I spent several years living with roommates (close friends as well as random people) and then moved into my own place a year and a half ago. Although I currently live “alone,” that is not quite an accurate term for how I live. In the first year in my new apartment, two friends stayed with me for a few months each while they went through big life transitions, and I spent two months living and working at a summer camp. I spent only about four months living with just me in the house.
I spend a lot of time with my female friends, including having frequent sleepovers. I also talk to my sister (who is heterosexual, married, and a new mom) on the phone every morning as I commute to work (and sometimes at other times in the day). I also have several friends scattered across the country with whom I have frequent phone dates.
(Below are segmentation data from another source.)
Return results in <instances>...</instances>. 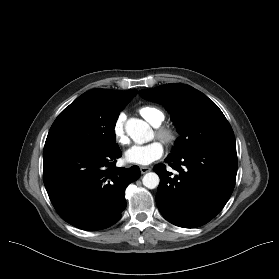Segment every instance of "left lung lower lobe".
<instances>
[{
  "label": "left lung lower lobe",
  "instance_id": "0a47b994",
  "mask_svg": "<svg viewBox=\"0 0 279 279\" xmlns=\"http://www.w3.org/2000/svg\"><path fill=\"white\" fill-rule=\"evenodd\" d=\"M167 163L178 175L157 164L160 177L156 203L170 223L195 228L213 219L225 206L235 186L237 154L235 144H211L180 156L169 155Z\"/></svg>",
  "mask_w": 279,
  "mask_h": 279
}]
</instances>
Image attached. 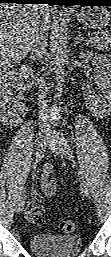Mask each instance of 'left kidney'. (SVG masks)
<instances>
[{
  "mask_svg": "<svg viewBox=\"0 0 111 257\" xmlns=\"http://www.w3.org/2000/svg\"><path fill=\"white\" fill-rule=\"evenodd\" d=\"M79 58L84 63L92 61L98 81L103 88L102 95H92L89 106L96 114L111 111V62L107 56L92 51H82Z\"/></svg>",
  "mask_w": 111,
  "mask_h": 257,
  "instance_id": "5707ae66",
  "label": "left kidney"
}]
</instances>
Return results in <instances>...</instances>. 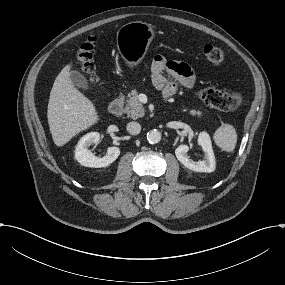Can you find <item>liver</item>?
<instances>
[{
	"mask_svg": "<svg viewBox=\"0 0 285 285\" xmlns=\"http://www.w3.org/2000/svg\"><path fill=\"white\" fill-rule=\"evenodd\" d=\"M70 68L66 65L58 74L49 97L47 118L57 146H63L99 120L93 103L74 87Z\"/></svg>",
	"mask_w": 285,
	"mask_h": 285,
	"instance_id": "obj_1",
	"label": "liver"
}]
</instances>
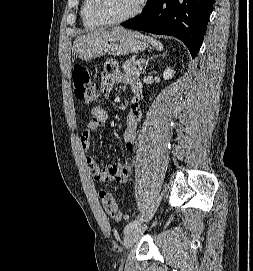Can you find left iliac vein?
Masks as SVG:
<instances>
[{"label":"left iliac vein","mask_w":253,"mask_h":271,"mask_svg":"<svg viewBox=\"0 0 253 271\" xmlns=\"http://www.w3.org/2000/svg\"><path fill=\"white\" fill-rule=\"evenodd\" d=\"M145 229L146 227L141 225L131 229L124 238V247L130 249L138 241Z\"/></svg>","instance_id":"4c4485c4"}]
</instances>
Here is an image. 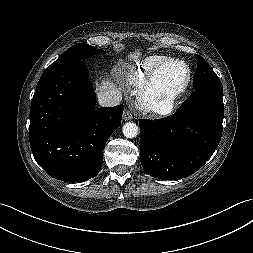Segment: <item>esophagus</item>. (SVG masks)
I'll return each mask as SVG.
<instances>
[{
	"label": "esophagus",
	"mask_w": 253,
	"mask_h": 253,
	"mask_svg": "<svg viewBox=\"0 0 253 253\" xmlns=\"http://www.w3.org/2000/svg\"><path fill=\"white\" fill-rule=\"evenodd\" d=\"M123 119L125 121H128V120H131L133 119V114L131 113V111L129 109H126L124 112H123Z\"/></svg>",
	"instance_id": "1"
}]
</instances>
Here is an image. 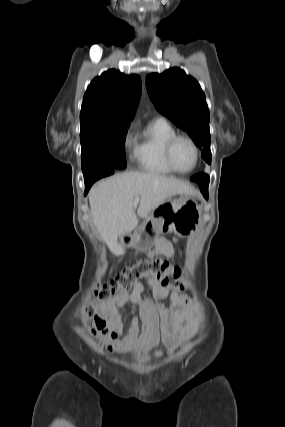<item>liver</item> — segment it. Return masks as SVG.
Wrapping results in <instances>:
<instances>
[{
	"label": "liver",
	"mask_w": 285,
	"mask_h": 427,
	"mask_svg": "<svg viewBox=\"0 0 285 427\" xmlns=\"http://www.w3.org/2000/svg\"><path fill=\"white\" fill-rule=\"evenodd\" d=\"M176 194L194 195L195 190L176 178L152 172H127L98 182L89 193L94 225L111 252L119 253L118 236L138 225L134 200L140 202L137 214L146 218Z\"/></svg>",
	"instance_id": "liver-1"
}]
</instances>
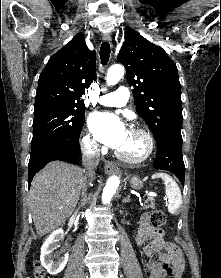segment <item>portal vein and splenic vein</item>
Here are the masks:
<instances>
[{
    "instance_id": "1",
    "label": "portal vein and splenic vein",
    "mask_w": 221,
    "mask_h": 278,
    "mask_svg": "<svg viewBox=\"0 0 221 278\" xmlns=\"http://www.w3.org/2000/svg\"><path fill=\"white\" fill-rule=\"evenodd\" d=\"M148 195H149V196H156L155 193H149Z\"/></svg>"
}]
</instances>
MY RELATIONSHIPS WITH PEOPLE IN ROMANTIC PARTNERSHIPS
I tend to have a lot of feelings when my friends get into romantic partnerships or make decisions in their lives that take them away from me. I can feel like all of my friendships are temporary, like at any moment any of them could be “stolen” by a relationship.
My feelings can mirror what I see other women going through during bad breakups. They are clearly feelings, but also friends do tend to be much closer to me when they are single. A newly single friend recently apologized to me for disappearing while she was in a relationship and told me she was committed to not letting it happen again no matter whom she dates in the future. The fact that she noticed—that perhaps it wasn’t just “all in my head”—was a huge contradiction to my feelings that I’m “crazy” for wanting my friends in so close and believing that friendships could ever be as important as romantic relationships.
At the same time, I have fought to stay close with my friends and my sister even as they have prioritized romantic relationships. This has not always been easy. I’ve had to discharge feelings of hating them, feeling like I just want to abandon them like they’ve “abandoned” me. It’s been worth it to do that work. I’m glad that I still have my friends and my sister close, even as they’ve become partnered. And I still have more work to do.
HAVING CHILDREN
I have set up my life so I am around a lot of young people. I’m a postpartum doula, a nanny in the summer, a middle and high school counselor during the school year, a godmother of seven, and an aunt of an infant. I play an important role in many young people’s lives. I also very much want to raise my own child. I can get excited thinking about becoming a “single mom by choice” and building my own “village” to support my child and me. At the same time, do I want to knowingly take on [accept the burden of] multiple humongous [huge] oppressions?
MORE ON BEING SINGLE
While I see more room for singlehood in the LGBQT community than in the heterosexual world, being single in the LGBQT community can still be quite isolating. I don’t feel very connected to the U.S. LGBQT movement’s focus on marriage equality, which seems to me like a way to further cement privileges given by marriage rather than fighting for rights that should be universal. (For example, I don’t think we should need to be married to get decent healthcare, avoid deportation, or visit someone in the hospital.)
I am slowly, slowly trying to move some of my material [distress] about sex and my body that keeps me avoiding romantic relationships. While I’m sure I am actually terrified, the main emotion that comes up when I try to even think about dating someone is boredom. Why awkwardly hang out [spend unstructured time] with a stranger when I could hang out with a friend I already know I like? Or have a session? Or go to a political meeting? Or—I don’t know—literally anything else?
At a young adult workshop, I was in a topic group for “women who have been single for a long time.” Three of us, who were all from different countries and had three different primary languages, attended. The contradiction [to distress] of just being around each other and noticing there was nothing wrong with any of us led to lots of discharge for all of us.
I recently got a text from a dear friend whom I have known since we were eleven and I currently see about once a year. She wrote, “Dating is the worst. I need your level-headed perspective on what society tells us we need and why it’s all bullshit [nonsense].” I like that I can hold that perspective out for people, and for myself.